Now, what does a data extension look like?

data Expr x => Neg x = Neg x
instance Expr x => Expr (Neg x)

instance Eval x => Eval (Neg x) where
  eval (Neg x) = -(eval x)

The first two lines define a new data type like we did before, but for Neg. As with our previous constructors, we make it an instance of Expr. Now in order to implement any of the functions over our data, we need only make it an instance of the corresponding typeclass. Here we’ve made it an instance of Eval and hence we can call the eval function on any Neg type.

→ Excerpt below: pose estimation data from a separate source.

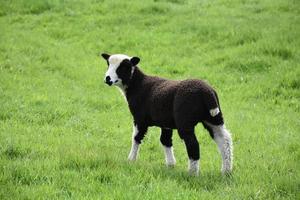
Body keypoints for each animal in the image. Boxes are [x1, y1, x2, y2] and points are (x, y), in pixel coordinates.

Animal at [99, 53, 233, 175]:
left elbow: (136, 138)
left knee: (193, 143)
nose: (107, 78)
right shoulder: (165, 122)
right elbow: (165, 140)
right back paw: (226, 171)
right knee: (224, 139)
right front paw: (170, 164)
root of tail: (207, 92)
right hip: (214, 118)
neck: (137, 85)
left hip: (185, 120)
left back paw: (192, 172)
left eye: (123, 67)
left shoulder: (139, 118)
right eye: (108, 64)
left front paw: (131, 160)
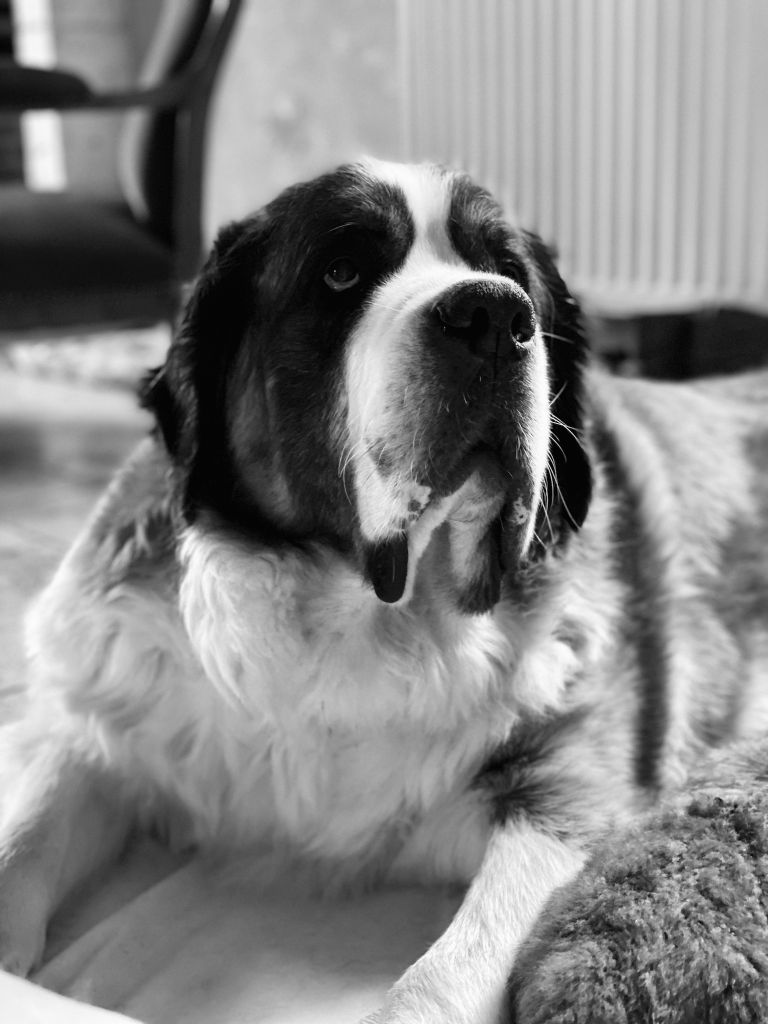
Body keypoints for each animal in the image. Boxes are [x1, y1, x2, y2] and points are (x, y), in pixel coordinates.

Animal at [1, 159, 768, 1024]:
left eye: (511, 273)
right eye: (341, 272)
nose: (494, 314)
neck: (363, 619)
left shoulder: (564, 804)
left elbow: (438, 979)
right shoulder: (107, 727)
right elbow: (26, 842)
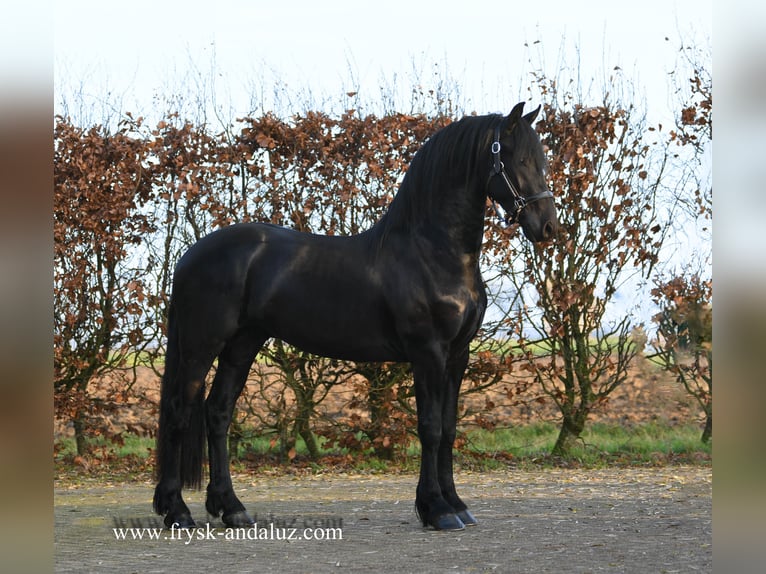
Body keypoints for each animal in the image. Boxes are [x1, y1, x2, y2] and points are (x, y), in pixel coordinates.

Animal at [153, 102, 558, 531]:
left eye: (541, 159)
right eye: (518, 159)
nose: (548, 226)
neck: (431, 251)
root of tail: (189, 256)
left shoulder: (457, 355)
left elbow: (448, 429)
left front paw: (457, 504)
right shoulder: (427, 352)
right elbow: (430, 428)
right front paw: (437, 510)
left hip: (242, 344)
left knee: (218, 413)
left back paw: (231, 507)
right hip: (201, 345)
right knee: (179, 412)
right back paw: (177, 511)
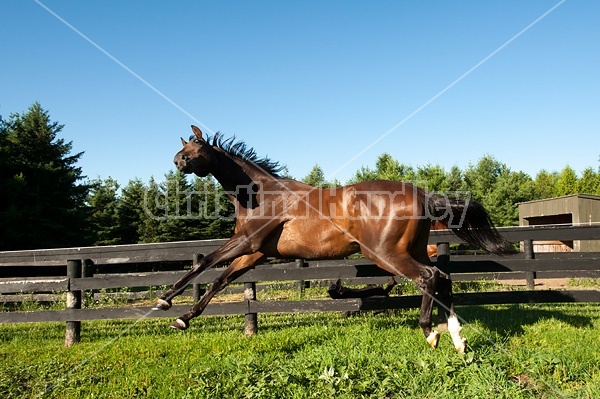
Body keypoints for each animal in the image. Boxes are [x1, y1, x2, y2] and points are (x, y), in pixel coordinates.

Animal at [154, 125, 510, 354]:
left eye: (197, 148)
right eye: (184, 148)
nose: (177, 161)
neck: (260, 194)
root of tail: (422, 194)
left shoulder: (246, 243)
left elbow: (205, 263)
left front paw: (164, 301)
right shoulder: (254, 253)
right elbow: (220, 280)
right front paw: (183, 319)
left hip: (385, 253)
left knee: (429, 276)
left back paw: (430, 332)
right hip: (413, 249)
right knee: (444, 277)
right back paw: (458, 339)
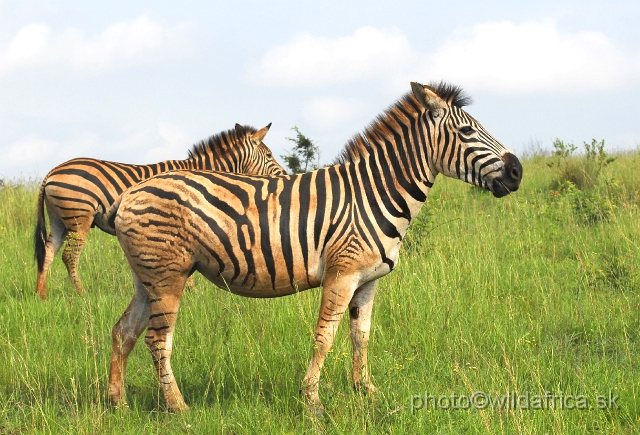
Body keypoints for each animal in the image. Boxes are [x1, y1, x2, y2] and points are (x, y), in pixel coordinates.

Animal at [33, 122, 284, 300]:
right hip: (79, 216)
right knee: (69, 255)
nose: (284, 174)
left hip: (59, 219)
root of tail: (52, 172)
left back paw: (41, 295)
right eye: (269, 155)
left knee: (48, 251)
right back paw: (81, 293)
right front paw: (190, 291)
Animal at [107, 82, 524, 416]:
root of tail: (130, 193)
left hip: (147, 276)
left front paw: (366, 391)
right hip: (168, 274)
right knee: (157, 339)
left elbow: (361, 336)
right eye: (468, 130)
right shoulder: (342, 275)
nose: (518, 171)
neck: (374, 193)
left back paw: (118, 403)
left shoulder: (368, 281)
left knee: (124, 330)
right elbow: (325, 338)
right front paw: (312, 401)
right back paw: (178, 407)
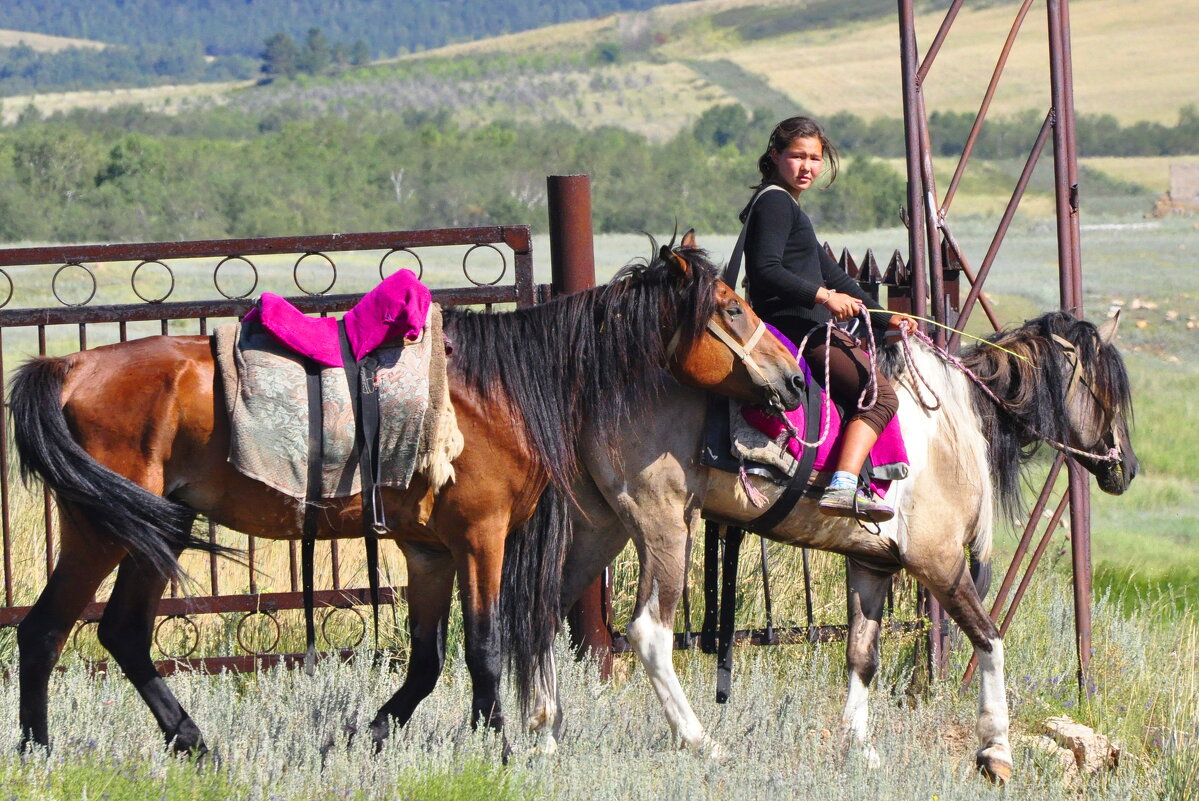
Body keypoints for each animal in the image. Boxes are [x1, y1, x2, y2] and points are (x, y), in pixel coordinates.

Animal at [9, 237, 805, 753]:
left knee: (121, 634)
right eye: (731, 310)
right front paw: (499, 747)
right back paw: (40, 751)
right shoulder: (480, 538)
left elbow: (426, 661)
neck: (498, 390)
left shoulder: (429, 552)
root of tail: (69, 366)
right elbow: (483, 649)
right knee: (45, 630)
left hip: (156, 529)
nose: (795, 379)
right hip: (101, 531)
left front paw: (369, 736)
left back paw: (193, 742)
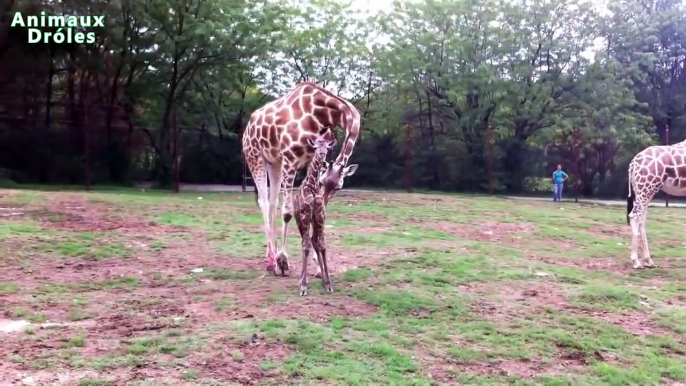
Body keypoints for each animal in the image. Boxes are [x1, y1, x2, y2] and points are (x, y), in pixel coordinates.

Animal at [242, 81, 362, 274]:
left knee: (272, 203)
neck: (321, 114)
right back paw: (272, 260)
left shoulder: (311, 159)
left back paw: (270, 256)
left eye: (338, 187)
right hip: (254, 156)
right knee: (264, 202)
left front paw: (319, 267)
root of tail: (248, 126)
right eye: (322, 182)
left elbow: (310, 210)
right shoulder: (290, 159)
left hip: (274, 163)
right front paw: (282, 260)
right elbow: (287, 212)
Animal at [296, 131, 338, 298]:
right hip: (300, 221)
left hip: (314, 221)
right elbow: (307, 247)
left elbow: (322, 245)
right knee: (305, 242)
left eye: (327, 147)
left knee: (313, 241)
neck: (313, 186)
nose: (322, 154)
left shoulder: (320, 215)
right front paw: (303, 286)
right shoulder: (305, 214)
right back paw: (301, 280)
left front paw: (328, 283)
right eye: (315, 146)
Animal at [628, 140, 686, 270]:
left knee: (642, 218)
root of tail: (633, 163)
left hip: (642, 189)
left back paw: (648, 260)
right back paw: (636, 262)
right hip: (646, 187)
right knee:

While slightly exotic, this certainly does solve the expression problem.

Additional Reading

Typeclasses were originally introduced by Wadler and Blott in their paper “How to make ad-hoc polymorphism less ad hoc.”
Niki Vazou has a lecture note on typeclasses that some of this was based upon.
LYaH covers the subject in both chapter 3 and 8.
Ralf Lämmel has two video lectures, one on the expression problem itself, and the other on a solution in Haskell.
Oleksandr Manzyuk has a nice blog post on solutions to the expression problem in both Java and Haskell.